Trump gave his speech at The Villages retirement community outside Orlando, alongside allies in the key swing state. They included Florida's first-year Republican Gov. Ron DeSantis, whose plan to import cheaper prescription medicines from Canada and other countries has been supported by Trump, eager to show progress on reducing drug prices.
Trump's strategist argue his health care efforts are meant to reclaim the party's advantage on the issue, a top concern for swing voters — and one that Democrats owned in the 2018 midterms. Democrats are accusing Republicans of trying to "sabotage" the Affordable Care Act and its insurance protections for preexisting conditions, a theme they will return to in the 2020 elections.

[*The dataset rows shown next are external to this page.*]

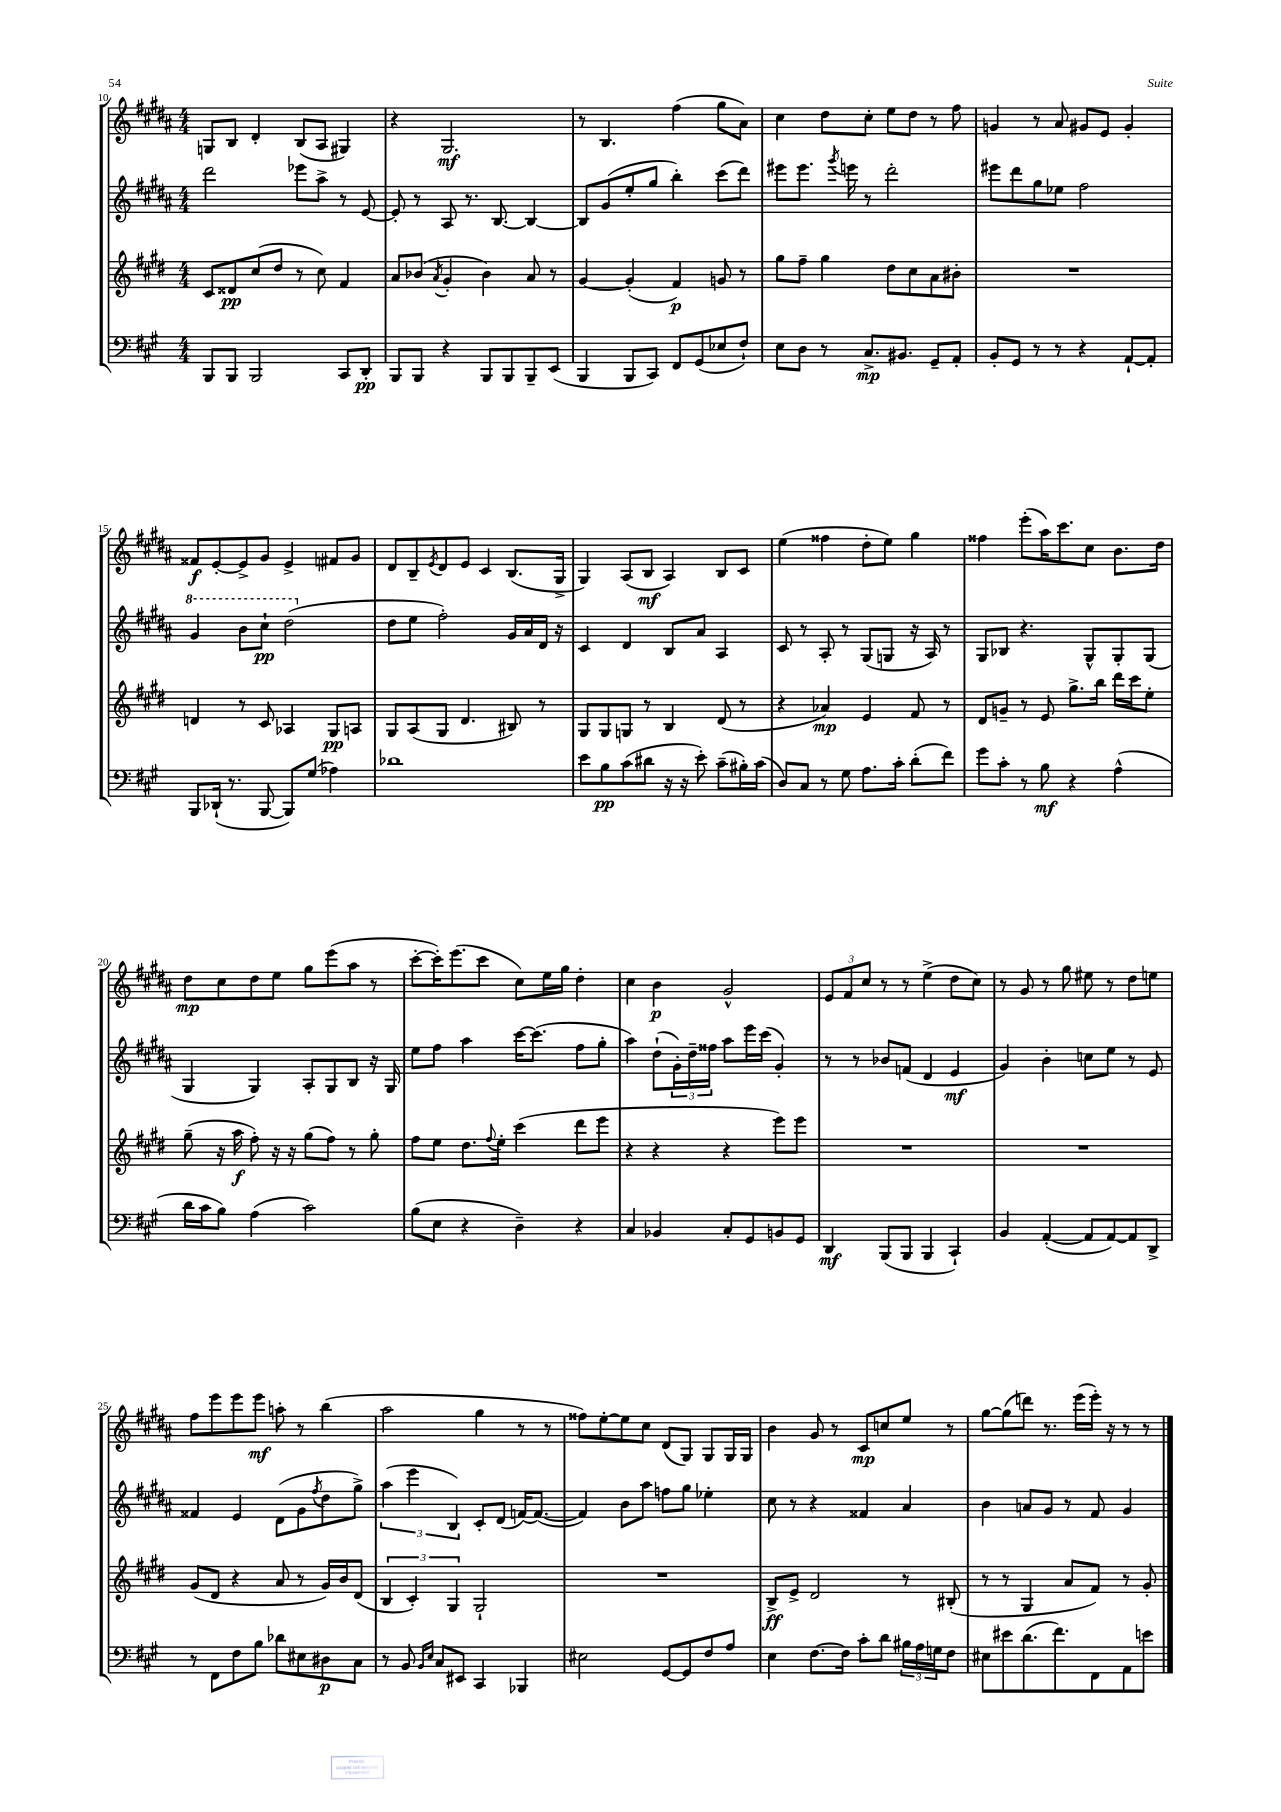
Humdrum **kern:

**kern	**dynam	**kern	**dynam	**kern	**dynam	**kern	**dynam
*part4	*part4	*part3	*part3	*part2	*part2	*part1	*part1
*staff4	*staff4	*staff3	*staff3	*staff2	*staff2	*staff1	*staff1
*clefF4	*	*clefG2	*	*clefG2	*	*clefG2	*
*k[f#c#g#]	*	*k[f#c#g#d#]	*	*k[f#c#g#d#a#]	*	*k[f#c#g#d#a#]	*
*M4/4	*	*M4/4	*	*M4/4	*	*M4/4	*
=10	=10	=10	=10	=10	=10	=10	=10
8BBB/L	.	8c#/L	.	2ddd#\	.	8Gn/L	.
8BBB/J	.	8d##X/	pp	.	.	8B/J	.
2BBB/	.	(8cc#/	.	.	.	4d#'/	.
.	.	8dd#/J	.	.	.	.	.
.	.	8r	.	8eee-X\L	.	(8B/L	.
.	.	8cc#\)	.	8aa#^\J	.	8A#/J	.
8CC#/L	.	4f#/	.	8r	.	4G#X/)	.
8DD'/J	pp	.	.	[8e/	.	.	.
=11	=11	=11	=11	=11	=11	=11	=11
8BBB/L	.	8a/L	.	8e'/]	.	4r	.
8BBB/J	.	(8b-X/J	.	8r	.	.	.
.	.	8qa/	.	.	.	.	.
4r	.	4g#'/	.	8A#/	.	2.G#/	mf
.	.	.	.	8.r	.	.	.
8BBB/L	.	4b-\)	.	.	.	.	.
.	.	.	.	[8.B/	.	.	.
8BBB/	.	.	.	.	.	.	.
8BBB~/	.	8a/	.	4B/_	.	.	.
(8EE/J	.	8r	.	.	.	.	.
=12	=12	=12	=12	=12	=12	=12	=12
4BBB/	.	[4g#/	.	8B/L]	.	8r	.
.	.	.	.	(8g#/	.	4.B/	.
8BBB/L	.	(4g#'/]	.	8ee'/	.	.	.
8CC#/J)	.	.	.	8gg#/J	.	.	.
8FF#/L	.	4f#/)	p	4bb'\)	.	(4ff#\	.
(8GG#/	.	.	.	.	.	.	.
8E-X/	.	8gn/	.	(8ccc#\L	.	8gg#\L	.
8F#`/J)	.	8r	.	8ddd#\J)	.	8a#\J)	.
=13	=13	=13	=13	=13	=13	=13	=13
8E\L	.	8gg#\L	.	8eee#X\L	.	4cc#\	.
8D\J	.	8ff#~\J	.	8.eee#\J	.	.	.
8r	.	4gg#\	.	.	.	8dd#\L	.
.	.	.	.	8qggg#/	.	.	.
.	.	.	.	16eeen\	.	.	.
8.C#^/L	mp	.	.	8r	.	8cc#'\J	.
.	.	8dd#\L	.	2ddd#'\	.	8ee\L	.
8.BB#X/J	.	.	.	.	.	.	.
.	.	8cc#\	.	.	.	8dd#\J	.
8GG#~/L	.	8a\	.	.	.	8r	.
8AA'/J	.	8b#X'\J	.	.	.	8ff#\	.
=14	=14	=14	=14	=14	=14	=14	=14
8BB'/L	.	1r	.	8eee#X\L	.	4gn/	.
8GG#/J	.	.	.	8ddd#\	.	.	.
8r	.	.	.	8gg#\	.	8r	.
8r	.	.	.	8ee-X\J	.	8a#/	.
4r	.	.	.	2ff#\	.	8g#X/L	.
.	.	.	.	.	.	8e/J	.
[8AA`/L	.	.	.	.	.	4g#'/	.
8AA'/J]	.	.	.	.	.	.	.
!!LO:LB:g=z
=15	=15	=15	=15	=15	=15	=15	=15
*	*	*	*	*8va	*	*	*
8BBB/L	.	4dn/	.	4gg#/	.	8f##X/L	f
(16DD-X`/Jk	.	.	.	.	.	[8e'/	.
8.r	.	.	.	.	.	.	.
.	.	8r	.	8bb\L	.	8e^/]	.
[8BBB/	.	8c#/	.	8ccc#`\J	pp	8g#/J	.
8BBB/L])	.	4A-X/	.	(2ddd#\	.	4e^/	.
(8G#/J	.	.	.	.	.	.	.
4A-X\)	.	8G#/L	pp	.	.	8f#X/L	.
.	.	8An/J	.	.	.	8g#/J	.
=16	=16	=16	=16	=16	=16	=16	=16
*	*	*	*	*X8va	*	*	*
1d-X	.	8G#/L	.	8dd#\L	.	8d#/L	.
.	.	(8A/	.	8ee\J	.	8B~/	.
.	.	.	.	.	.	8qe/	.
.	.	8G#/J	.	2ff#'\)	.	8d#/	.
.	.	4.d#/	.	.	.	8e/J	.
.	.	.	.	.	.	4c#/	.
.	.	8B#X/)	.	16g#/LL	.	(8.B/L	.
.	.	.	.	16a#/	.	.	.
.	.	8r	.	16d#/JJ	.	.	.
.	.	.	.	16r	.	16G#^/Jk	.
=17	=17	=17	=17	=17	=17	=17	=17
8e\L	.	8G#/L	.	4c#/	.	4G#/)	.
8B\	pp	8G#/	.	.	.	.	.
(8c#\	.	8Gn/J	.	4d#/	.	(8A#/L	.
8d#X\J	.	8r	.	.	.	8B/J	mf
16r	.	4B/	.	8B/L	.	4A#/)	.
16r	.	.	.	.	.	.	.
8e'\)	.	.	.	8a#/J	.	.	.
(8c#~\L	.	(8d#/	.	4A#/	.	8B/L	.
16B#X'\L)	.	8r	.	.	.	8c#/J	.
(16c#\JJ	.	.	.	.	.	.	.
=18	=18	=18	=18	=18	=18	=18	=18
8D/L)	.	4r	.	8c#/	.	(4ee\	.
8C#/J	.	.	.	8r	.	.	.
8r	.	4a-X/)	mp	8A#'/	.	4ff##X\	.
8G#\	.	.	.	8r	.	.	.
8.A\L	.	4e/	.	(8G#/L	.	8dd#'\L	.
.	.	.	.	8Gn/J	.	8ee\J)	.
16c#'\Jk	.	.	.	.	.	.	.
(8d'\L	.	8f#/	.	16r	.	4gg#\	.
.	.	.	.	16A#/)	.	.	.
8f#\J)	.	8r	.	8r	.	.	.
=19	=19	=19	=19	=19	=19	=19	=19
8g#\L	.	8d#/L	.	8G#/L	.	4ff##X\	.
8c#'\J	.	8gn~/J	.	8B-X/J	.	.	.
8r	.	8r	.	4.r	.	(8eee'\L	.
8B\	mf	8e/	.	.	.	16aa#\K)	.
.	.	.	.	.	.	8.ccc#\	.
4r	.	8.gg#^\L	.	.	.	.	.
.	.	.	.	8G#^^/L	.	8cc#\J	.
.	.	16bb\Jk	.	.	.	.	.
(4A^^\	.	16ddd#\LL	.	8G#'/	.	8.b\L	.
.	.	16ccc#\J	.	.	.	.	.
.	.	8ee'\J	.	(8G#/J	.	.	.
.	.	.	.	.	.	16dd#\Jk	.
!!LO:LB:g=z
=20	=20	=20	=20	=20	=20	=20	=20
16d\LL	.	(8gg#~\	.	4G#/	.	8dd#\L	mp
16c#\J	.	.	.	.	.	.	.
8B\J)	.	16r	.	.	.	8cc#\	.
.	.	16aa\	f	.	.	.	.
(4A\	.	8ff#'\)	.	4G#/)	.	8dd#\	.
.	.	16r	.	.	.	8ee\J	.
.	.	16r	.	.	.	.	.
2c#\)	.	(8gg#\L	.	8A#'/L	.	8gg#\L	.
.	.	8ff#\J)	.	8G#/	.	(8eee\	.
.	.	8r	.	8B/J	.	8aa#\J	.
.	.	8gg#'\	.	16r	.	8r	.
.	.	.	.	16G#/	.	.	.
=21	=21	=21	=21	=21	=21	=21	=21
(8B\L	.	8ff#\L	.	8ee\L	.	[8ccc#'\L	.
8E\J	.	8ee\J	.	8ff#\J	.	16ccc#'\K])	.
.	.	.	.	.	.	(8.eee\	.
4r	.	8.dd#\L	.	4aa#\	.	.	.
.	.	.	.	.	.	8ccc#\J	.
.	.	8qqff#/	.	.	.	.	.
.	.	16ee'\Jk	.	.	.	.	.
4D~\)	.	(4ccc#\	.	[16ccc#\KL	.	8cc#\L)	.
.	.	.	.	(8.ccc#\J]	.	.	.
.	.	.	.	.	.	16ee\L	.
.	.	.	.	.	.	16gg#\JJ	.
4r	.	8ddd#\L	.	8ff#\L	.	4dd#'\	.
.	.	8eee\J	.	8gg#'\J	.	.	.
=22	=22	=22	=22	=22	=22	=22	=22
4C#/	.	4r	.	4aa#\)	.	4cc#\	.
4BB-X/	.	4r	.	(8dd#`\L	.	4b\	p
.	.	.	.	24g#'\L)	.	.	.
.	.	.	.	24dd#~\	.	.	.
.	.	.	.	24ff##X\JJ	.	.	.
8C#'/L	.	4r	.	8aa#\L	.	2g#^^/	.
8GG#/	.	.	.	16eee\L	.	.	.
.	.	.	.	(16ccc#\JJ	.	.	.
8BBn/	.	8eee\L)	.	4g#'/)	.	.	.
8GG#/J	.	8eee\J	.	.	.	.	.
=23	=23	=23	=23	=23	=23	=23	=23
4DD/	mf	1r	.	8r	.	12e/L	.
.	.	.	.	.	.	12f#/	.
.	.	.	.	8r	.	.	.
.	.	.	.	.	.	12cc#/J	.
(8BBB/L	.	.	.	8b-X/L	.	8r	.
8BBB/J	.	.	.	(8fn/J	.	8r	.
4BBB/	.	.	.	4d#/	.	(4ee^\	.
4CC#`/)	.	.	.	4e/	mf	8dd#\L	.
.	.	.	.	.	.	8cc#\J)	.
=24	=24	=24	=24	=24	=24	=24	=24
4BB/	.	1r	.	4g#/)	.	8r	.
.	.	.	.	.	.	8g#/	.
([4AA'/	.	.	.	4b'\	.	8r	.
.	.	.	.	.	.	8gg#\	.
8AA/L]	.	.	.	8ccn\L	.	8ee#X\	.
[8AA/)	.	.	.	8ee\J	.	8r	.
8AA/]	.	.	.	8r	.	8dd#\L	.
8DD^/J	.	.	.	8e/	.	8een\J	.
!!LO:LB:g=z
=25	=25	=25	=25	=25	=25	=25	=25
8r	.	(8g#/L	.	4f##X/	.	8ff#\L	.
8FF#\L	.	8d#/J	.	.	.	8eee\	.
8F#\	.	4r	.	4e/	.	8eee\	.
8B\J	.	.	.	.	.	8eee\J	mf
8d-X\L	.	8a/	.	(8d#\L	.	8aan'\	.
8E#X\	.	8r	.	8g#\	.	8r	.
.	.	.	.	8qff#/	.	.	.
8D#X\	p	16g#/LL)	.	8dd#\	.	(4bb\	.
.	.	16b/J	.	.	.	.	.
8C#\J	.	(8d#/J	.	8gg#^\J)	.	.	.
=26	=26	=26	=26	=26	=26	=26	=26
8r	.	6B/	.	(6aa#\	.	2aa#\	.
8BB/	.	.	.	.	.	.	.
.	.	6c#'/)	.	6eee\	.	.	.
16qqBB/LL	.	.	.	.	.	.	.
16qqE/JJ	.	.	.	.	.	.	.
8C#/L	.	.	.	.	.	.	.
.	.	6G#/	.	6B/)	.	.	.
8EE#X/J	.	.	.	.	.	.	.
4CC#/	.	2G#`/	.	8c#'/L	.	4gg#\	.
.	.	.	.	(8d#/J	.	.	.
4BBB-X/	.	.	.	[16fn/KL)	.	8r	.
.	.	.	.	(8.f/J_	.	.	.
.	.	.	.	.	.	8r	.
=27	=27	=27	=27	=27	=27	=27	=27
2E#X\	.	1r	.	4f/])	.	8ff##X\L)	.
.	.	.	.	.	.	[8ee'\	.
.	.	.	.	8b\L	.	8ee\]	.
.	.	.	.	8aa#\J	.	8cc#\J	.
[8GG#/L	.	.	.	8ffn\L	.	(8d#/L	.
8GG#/]	.	.	.	8gg#\J	.	8G#/J)	.
8F#/	.	.	.	4ee-X'\	.	8G#/L	.
8A/J	.	.	.	.	.	16G#/L	.
.	.	.	.	.	.	16G#/JJ	.
=28	=28	=28	=28	=28	=28	=28	=28
4E\	.	8B^/L	ff	8cc#\	.	4b\	.
.	.	8e^/J	.	8r	.	.	.
[8.F#\L	.	2d#/	.	4r	.	8g#/	.
.	.	.	.	.	.	8r	.
16F#\Jk]	.	.	.	.	.	.	.
8c#'\L	.	.	.	4f##X/	.	8c#/L	mp
8d\J	.	.	.	.	.	8ccn/	.
24B#X\LL	.	8r	.	4a#/	.	8ee/J	.
24A\	.	.	.	.	.	.	.
24Gn\J	.	.	.	.	.	.	.
8F#\J	.	(8B#X'/	.	.	.	8r	.
=29	=29	=29	=29	=29	=29	=29	=29
8E#X\L	.	8r	.	4b\	.	[8gg#\L	.
8e#X\	.	8r	.	.	.	(8gg#\]	.
(8.d\	.	4G#/	.	8an/L	.	8dddn\J)	.
.	.	.	.	8g#/J	.	8.r	.
8.f#\)	.	.	.	.	.	.	.
.	.	8a/L	.	8r	.	.	.
.	.	.	.	.	.	(16eee\LL	.
8FF#\	.	8f#/J)	.	8f#/	.	16eee'\JJ)	.
.	.	.	.	.	.	16r	.
8AA\	.	8r	.	4g#/	.	8r	.
8en\J	.	8g#'/	.	.	.	8r	.
==	==	==	==	==	==	==	==
*-	*-	*-	*-	*-	*-	*-	*-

Trump’s advisers have been downplaying the failed effort to repeal Obamacare and they've insisted the president is doing big things on health care. Still, Trump showed he’s not ready to let go of that fight. He briefly criticized the late Sen. John McCain’s “thumbs down” vote that derailed the repeal effort — though he didn’t mention his former rival by name this time — and teased yet again the possibility of taking another run at the 2010 health care law after the election.
“If the Republicans take back the House, keep the Senate, keep the presidency — we're gonna have a fantastic plan,” Trump said.
Trump in the wide-ranging speech praised his administration's efforts on health care, including efforts to curb opioid overdoses and the new plan to end HIV transmission within a decade. He also touted efforts to take on drugmakers and teased his plans to allow "safe and legal importation" of prescription drugs.
Some of the efforts he mentioned, though, have had a limited impact. A law expanding access to experimental medications to terminally ill patients has only helped a few people. And a rule requiring drugmakers to disclose list prices in television advertisements has been blocked by a federal judge, though the administration has appealed the ruling.
Federal health officials said Thursday's executive order is aimed at beefing up Medicare and its rapidly growing offshoot run by private plans, Medicare Advantage. The order calls for bolstering telehealth services – which would reduce the need for visits at the doctor's office for a frail population – and supplemental benefits Medicare Advantage plans can offer.
Enrollment in Medicare Advantage plans has swelled to more than 20 million, or more than a third of all Medicare beneficiaries, and is expected to keep rising. The Trump administration, with support from Congress in some case, has already expanded the scope of supplemental benefits insurers can offer, such as in-home services, transportation to the grocery store and park passes. Critics have accused the Trump administration of favoring Medicare Advantage over the traditional program, despite concerns that the government overpays insurers and seniors could face limited provider networks.
Trump's order directed his government to expand Medicare Advantage beneficiaries' access to tax-advantaged medical savings accounts. It also calls for his health department to propose ways for Medicare Advantage enrollees to receive cash rewards or rebates as a perk for saving the government money when they receive quality care.
The executive order also includes lower-profile initiatives the administration has already pursued, such as reducing the administrative burden on health care providers. The order calls for minimizing the time between FDA approval of a drug and Medicare's determination of whether to cover the treatment.